Zdaniem przewodniczącej Międzynarodowego Funduszu Walutowego, Kristaliny Georgiewej, wraz z nadejściem sezonu zimowego nastroje polityczne europejskich narodów mogą znacznie się pogorszyć. To skutek działań unijnych polityków wobec wojny oraz negatywnej koniunktury gospodarczej, które budzą strach przed nadchodzącym kryzysem.
Dyrektor zarządzająca MFW przestrzegała, że Europejski Bank Centralny musi starannie rozważyć swoją walkę z inflacją, będąc jednocześnie „świadomym konieczności utrzymania gospodarki w ruchu”.
– Z pewnością istnieje obawa przed recesją w niektórych krajach; nawet jeśli nie jest to recesja, to tak może to być w ciągu najbliższej zimy postrzegane – zauważyła Georgiewa.
Wesprzyj nas już teraz!
– Jeśli Matka Natura zdecyduje się nie współpracować, a zima będzie rzeczywiście surowa, może dojść do pewnych niepokojów społecznych – cytuje słowa przewodniczącej agencja Reutera.

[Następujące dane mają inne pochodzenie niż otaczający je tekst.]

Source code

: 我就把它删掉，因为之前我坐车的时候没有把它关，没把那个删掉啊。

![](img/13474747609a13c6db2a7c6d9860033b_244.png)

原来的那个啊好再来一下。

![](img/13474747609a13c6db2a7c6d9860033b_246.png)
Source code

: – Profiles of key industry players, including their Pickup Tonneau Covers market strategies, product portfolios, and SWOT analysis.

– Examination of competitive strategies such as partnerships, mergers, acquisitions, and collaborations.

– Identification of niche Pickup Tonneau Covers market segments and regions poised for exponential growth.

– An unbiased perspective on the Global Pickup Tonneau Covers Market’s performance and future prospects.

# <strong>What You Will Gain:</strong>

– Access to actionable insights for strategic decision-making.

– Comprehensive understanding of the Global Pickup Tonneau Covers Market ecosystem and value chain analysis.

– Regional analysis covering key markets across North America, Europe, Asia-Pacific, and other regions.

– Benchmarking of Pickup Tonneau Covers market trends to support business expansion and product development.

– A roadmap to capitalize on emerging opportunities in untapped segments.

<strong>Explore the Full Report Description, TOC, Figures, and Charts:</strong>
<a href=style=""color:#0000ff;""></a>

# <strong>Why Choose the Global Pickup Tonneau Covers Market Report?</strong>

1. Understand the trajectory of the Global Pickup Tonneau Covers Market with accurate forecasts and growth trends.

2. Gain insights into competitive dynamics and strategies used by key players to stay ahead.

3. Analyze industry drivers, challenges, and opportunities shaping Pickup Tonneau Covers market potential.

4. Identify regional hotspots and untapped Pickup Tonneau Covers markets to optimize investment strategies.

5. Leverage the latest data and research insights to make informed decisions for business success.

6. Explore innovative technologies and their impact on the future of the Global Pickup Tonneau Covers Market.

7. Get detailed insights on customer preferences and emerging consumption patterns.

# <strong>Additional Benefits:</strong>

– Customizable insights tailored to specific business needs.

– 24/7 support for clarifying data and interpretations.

Konsekwencją odpowiedzi państw Unii Europejskiej na rosyjską agresję na Ukrainę jest widmo kryzysu energetycznego. Ograniczenia w dostawach rosyjskiego gazu, wzrost ceny tego surowca, wraz z unijną polityką klimatyczną napędzającą skok kosztów prądu, powodują, że kraje Europy z obawą czekają na nadchodzącą zimę. W niektórych państwach mówi się o reglamentacji energii. Wprowadzane są środki oszczędnościowe – we wtorek władze Paryża poinformowały, że od 23 września miejskie zabytki będą oświetlane tylko do godz. 22.